Hello internet. We meet again.
I was on Pinterest recently (Follow me! Link in the sidebar!) and I found two absolutely amazing pins I’d like to write about. The first was a quote attributed to Naomi Wolf, author of The Beauty Myth: How Images of Beauty are Used Against Women:
“A culture fixated on female thinness is not an obsession about female beauty, but an obsession about female obedience. Dieting is the most potent political sedative in women’s history; a quietly mad population is a tractable one.”
The second was a picture of Kristen Stewart that linked to an article on Deeply Problematic which discusses how Kstew doesn’t often smile for photographs on the red carpet. The author of the article, who goes by RMJ, attributes this quote to Kristen Stewart regarding her experiences on the red carpet:
“People say that I’m miserable all the time. It’s not that I’m miserable, it’s just that somebody’s yelling at me…I literally, sometimes, have to keep myself from crying…It’s a physical reaction to the energy that’s thrown at you.”
Both of these pins are an example of body policing- the act of trying to inform someone of how they should look, or more specifically, how they should change they way they look to become more “appropriate” for the situation at hand. Body policing takes many forms. It can be as dangerous and insidious as a modeling agency telling their models they need to fit a certain standard of size and dress, and as seemingly harmless as telling someone to smile.
Telling Kristen Stewart to smile when she feels uncomfortable doing so not only implies that she’s doing something wrong because she isn’t smiling, it’s telling her that she has an obligation to smile and feel gratitude for the position that she’s in.
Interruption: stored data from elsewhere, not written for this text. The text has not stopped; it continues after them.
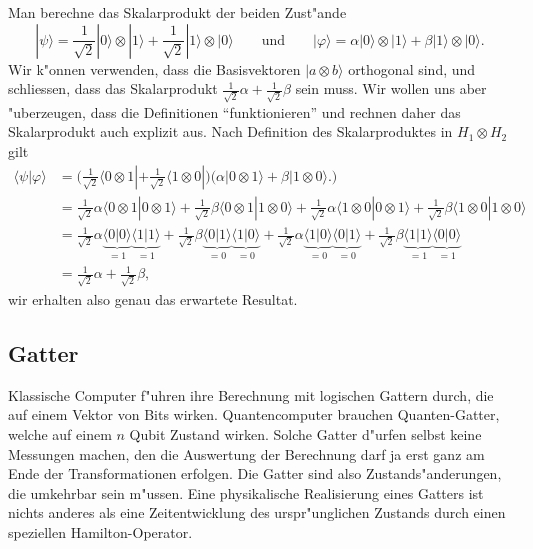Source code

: \begin{beispiel}
Man berechne das Skalarprodukt der beiden Zust"ande
\[
|\psi\rangle
=
\frac1{\sqrt{2}} |0\rangle\otimes|1\rangle
+
\frac1{\sqrt{2}} |1\rangle\otimes|0\rangle
\qquad
\text{und}
\qquad
|\varphi\rangle
=
\alpha |0\rangle\otimes|1\rangle
+
\beta |1\rangle\otimes|0\rangle.
\]
Wir k"onnen verwenden, dass die Basisvektoren $|a\otimes b\rangle$ orthogonal
sind, und schliessen, dass das Skalarprodukt
$\frac1{\sqrt{2}}\alpha + \frac1{\sqrt{2}}\beta$ sein muss.
Wir wollen uns aber "uberzeugen, dass die Definitionen ``funktionieren''
und rechnen daher das Skalarprodukt auch explizit aus.
Nach Definition des Skalarproduktes in $H_1\otimes H_2$ gilt
\begin{align*}
\langle\psi|\varphi\rangle
&=
\biggl(
\frac1{\sqrt{2}} \langle 0 \otimes 1|
+
\frac1{\sqrt{2}} \langle 1\otimes0|
\biggr)
\biggl(
\alpha |0\otimes 1\rangle
+
\beta |1\otimes 0\rangle.
\biggr)
\\
&=
\frac1{\sqrt{2}} \alpha\langle 0\otimes 1|0\otimes 1\rangle
+
\frac1{\sqrt{2}} \beta \langle 0\otimes 1|1\otimes 0\rangle
+
\frac1{\sqrt{2}} \alpha\langle 1\otimes 0|0\otimes 1\rangle
+
\frac1{\sqrt{2}} \beta \langle 1\otimes 0|1\otimes 0\rangle
\\
&=
\frac1{\sqrt{2}} \alpha\underbrace{\langle 0|0\rangle}_{=1} \underbrace{\langle 1|1\rangle}_{=1}
+
\frac1{\sqrt{2}} \beta \underbrace{\langle 0|1\rangle}_{=0} \underbrace{\langle 1|0\rangle}_{=0}
+
\frac1{\sqrt{2}} \alpha\underbrace{\langle 1|0\rangle}_{=0} \underbrace{\langle 0|1\rangle}_{=0}
+
\frac1{\sqrt{2}} \beta \underbrace{\langle 1|1\rangle}_{=1} \underbrace{\langle 0|0\rangle}_{=1}
\\
&=
\frac1{\sqrt{2}}\alpha + \frac1{\sqrt{2}}\beta,
\end{align*}
wir erhalten also genau das erwartete Resultat.
\end{beispiel}

\subsection{Gatter}
Klassische Computer f"uhren ihre Berechnung mit logischen Gattern durch,
die auf einem Vektor von Bits wirken.
Quantencomputer brauchen Quanten-Gatter, welche auf einem
$n$ Qubit Zustand wirken.
Solche Gatter d"urfen selbst keine Messungen machen, den die
Auswertung der Berechnung darf ja erst ganz am Ende der
Transformationen erfolgen.
Die Gatter sind also Zustands"anderungen, die umkehrbar sein m"ussen.
Eine physikalische Realisierung eines Gatters ist nichts anderes
als eine Zeitentwicklung des urspr"unglichen Zustands durch einen
speziellen Hamilton-Operator.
Worst of all, it invalids her discomfort. By telling her to smile, we are telling her that her personal feelings are secondary to the need to cover them up. She must be happy. She must be pretty. She must perform at all times.
That’s the scary part, folks. Body policing is a subtle way of telling us that we can’t ever step off the stage or let someone else see through the cracks in our shiny, perfect veneers, and that’s how the mental disorders creep in – anorexia, bulimia, depression, and dis-morphism.